Task brief:
Convert the lines starting at the one containing "投薬後の健康診断に行ってきました。投薬後に" and ending at the one containing "PRICE DESCRIPTION" into a Markdown table with the columns Row and Text, skipping blank lines. Leave the pictures out.

[Page images and their extracted text]

*** Block opens ***

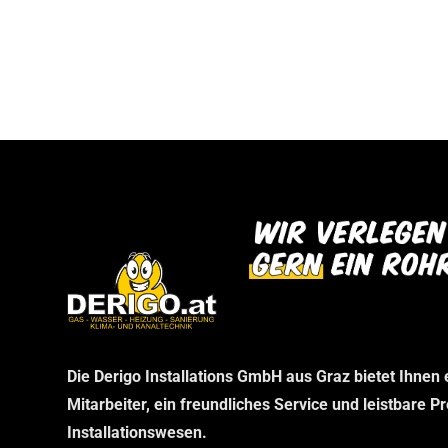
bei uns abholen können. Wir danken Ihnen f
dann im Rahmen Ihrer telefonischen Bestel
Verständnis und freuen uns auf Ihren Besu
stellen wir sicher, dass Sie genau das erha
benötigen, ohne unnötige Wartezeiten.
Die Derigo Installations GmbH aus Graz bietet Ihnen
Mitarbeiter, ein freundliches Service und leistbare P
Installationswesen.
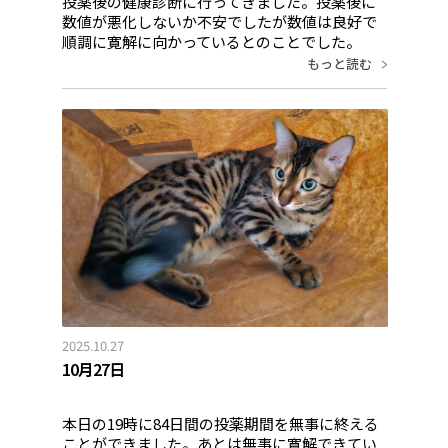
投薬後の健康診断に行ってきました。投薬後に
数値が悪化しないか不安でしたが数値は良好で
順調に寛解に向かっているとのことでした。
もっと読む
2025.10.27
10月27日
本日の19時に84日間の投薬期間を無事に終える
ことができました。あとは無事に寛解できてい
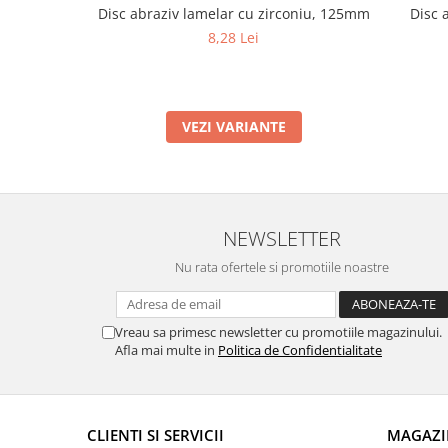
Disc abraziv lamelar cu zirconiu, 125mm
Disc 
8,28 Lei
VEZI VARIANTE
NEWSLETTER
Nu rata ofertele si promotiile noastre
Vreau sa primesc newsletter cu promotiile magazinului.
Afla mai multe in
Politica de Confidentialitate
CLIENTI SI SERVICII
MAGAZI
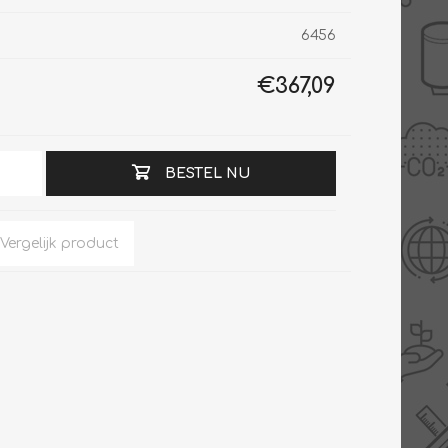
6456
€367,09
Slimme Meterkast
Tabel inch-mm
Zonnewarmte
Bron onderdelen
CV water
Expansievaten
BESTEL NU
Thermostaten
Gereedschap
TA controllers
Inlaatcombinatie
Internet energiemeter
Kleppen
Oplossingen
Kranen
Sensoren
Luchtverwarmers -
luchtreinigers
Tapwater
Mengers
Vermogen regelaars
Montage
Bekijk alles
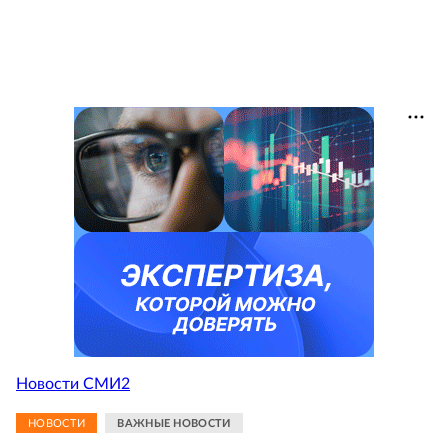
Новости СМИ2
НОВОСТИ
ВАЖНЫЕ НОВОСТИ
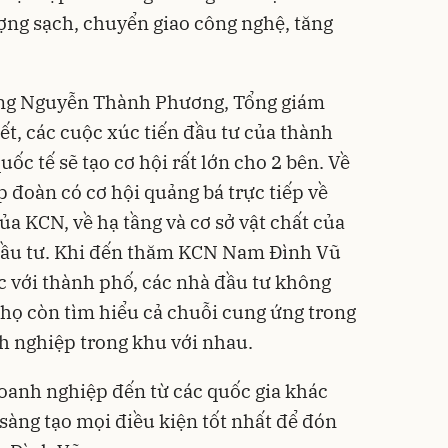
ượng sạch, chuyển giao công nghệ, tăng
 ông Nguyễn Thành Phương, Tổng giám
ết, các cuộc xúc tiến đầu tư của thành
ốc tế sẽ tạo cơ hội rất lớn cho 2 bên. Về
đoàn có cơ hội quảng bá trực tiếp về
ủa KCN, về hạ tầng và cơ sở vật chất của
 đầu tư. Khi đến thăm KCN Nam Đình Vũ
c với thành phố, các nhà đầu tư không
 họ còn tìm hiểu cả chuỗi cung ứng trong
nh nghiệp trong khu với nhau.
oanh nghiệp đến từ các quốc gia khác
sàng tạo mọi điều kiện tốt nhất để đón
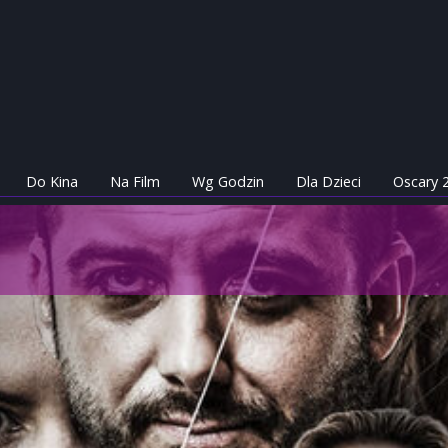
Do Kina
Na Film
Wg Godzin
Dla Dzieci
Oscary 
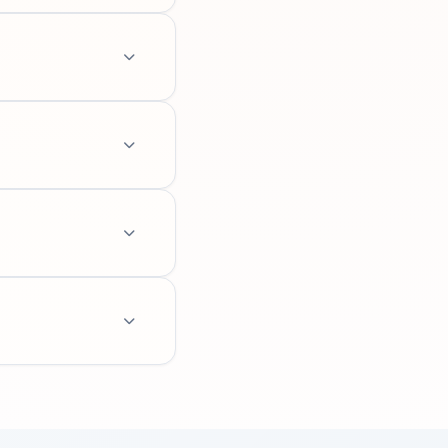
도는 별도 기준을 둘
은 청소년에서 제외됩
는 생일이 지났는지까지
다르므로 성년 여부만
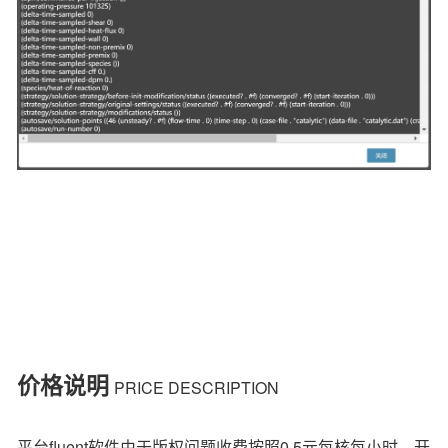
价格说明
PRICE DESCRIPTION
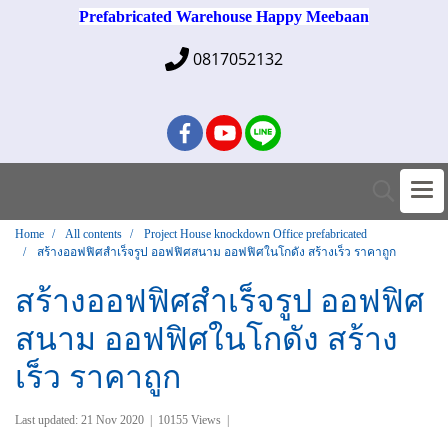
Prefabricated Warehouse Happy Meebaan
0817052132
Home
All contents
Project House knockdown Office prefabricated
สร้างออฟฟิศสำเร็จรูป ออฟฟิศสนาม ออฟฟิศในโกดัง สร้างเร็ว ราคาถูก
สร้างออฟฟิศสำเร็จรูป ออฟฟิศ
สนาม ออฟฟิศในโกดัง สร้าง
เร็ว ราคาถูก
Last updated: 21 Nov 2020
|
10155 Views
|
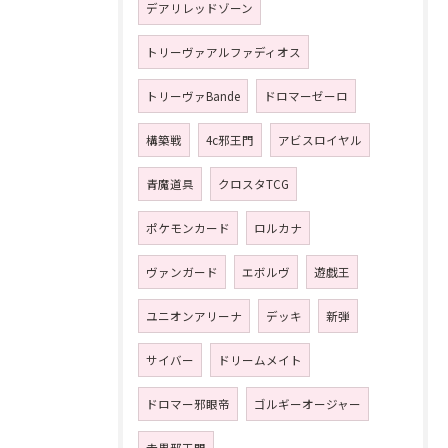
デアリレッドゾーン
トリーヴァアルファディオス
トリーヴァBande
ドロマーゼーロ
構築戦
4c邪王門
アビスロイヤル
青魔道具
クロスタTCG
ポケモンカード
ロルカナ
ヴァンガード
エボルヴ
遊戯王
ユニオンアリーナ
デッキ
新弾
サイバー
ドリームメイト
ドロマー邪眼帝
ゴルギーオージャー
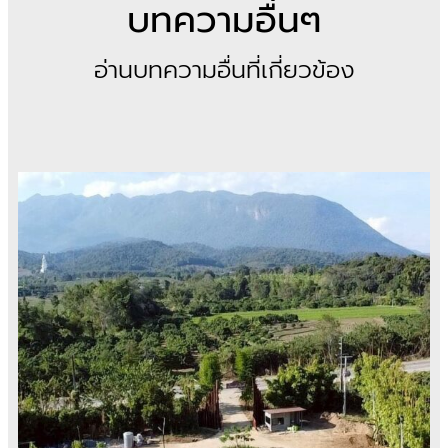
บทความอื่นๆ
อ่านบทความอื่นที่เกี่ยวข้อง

*** Block closes ***

Answer for this exercise:
| Row | Text |
|---|---|
| 1 | 投薬後の健康診断に行ってきました。投薬後に |
| 2 | 数値が悪化しないか不安でしたが数値は良好で |
| 3 | 順調に寛解に向かっているとのことでした。 |
| 4 | もっと読む |
| 5 | 2025.10.27 |
| 6 | 10月27日 |
| 7 | 本日の19時に84日間の投薬期間を無事に終える |
| 8 | ことができました。あとは無事に寛解できてい |
| 9 | Disc abraziv lamelar cu zirconiu, 125mm |
| 10 | Disc  |
| 11 | 8,28 Lei |
| 12 | VEZI VARIANTE |
| 13 | NEWSLETTER |
| 14 | Nu rata ofertele si promotiile noastre |
| 15 | Vreau sa primesc newsletter cu promotiile magazinului. |
| 16 | Afla mai multe in |
| 17 | Politica de Confidentialitate |
| 18 | CLIENTI SI SERVICII |
| 19 | MAGAZI |
| 20 | 6456 |
| 21 | €367,09 |
| 22 | Slimme Meterkast |
| 23 | Tabel inch-mm |
| 24 | Zonnewarmte |
| 25 | Bron onderdelen |
| 26 | CV water |
| 27 | Expansievaten |
| 28 | BESTEL NU |
| 29 | Thermostaten |
| 30 | Gereedschap |
| 31 | TA controllers |
| 32 | Inlaatcombinatie |
| 33 | Internet energiemeter |
| 34 | Kleppen |
| 35 | Oplossingen |
| 36 | Kranen |
| 37 | Sensoren |
| 38 | Luchtverwarmers - |
| 39 | luchtreinigers |
| 40 | Tapwater |
| 41 | Mengers |
| 42 | Vermogen regelaars |
| 43 | Montage |
| 44 | Bekijk alles |
| 45 | Новости СМИ2 |
| 46 | НОВОСТИ |
| 47 | ВАЖНЫЕ НОВОСТИ |
| 48 | ượng sạch, chuyển giao công nghệ, tăng |
| 49 |  ông Nguyễn Thành Phương, Tổng giám |
| 50 | ết, các cuộc xúc tiến đầu tư của thành |
| 51 | ốc tế sẽ tạo cơ hội rất lớn cho 2 bên. Về |
| 52 | đoàn có cơ hội quảng bá trực tiếp về |
| 53 | ủa KCN, về hạ tầng và cơ sở vật chất của |
| 54 |  đầu tư. Khi đến thăm KCN Nam Đình Vũ |
| 55 | c với thành phố, các nhà đầu tư không |
| 56 |  họ còn tìm hiểu cả chuỗi cung ứng trong |
| 57 | nh nghiệp trong khu với nhau. |
| 58 | oanh nghiệp đến từ các quốc gia khác |
| 59 | sàng tạo mọi điều kiện tốt nhất để đón |
| 60 | Do Kina |
| 61 | Na Film |
| 62 | Wg Godzin |
| 63 | Dla Dzieci |
| 64 | Oscary  |
| 65 | 도는 별도 기준을 둘 |
| 66 | 은 청소년에서 제외됩 |
| 67 | 는 생일이 지났는지까지 |
| 68 | 다르므로 성년 여부만 |
| 69 | 价格说明 |
| 70 | PRICE DESCRIPTION |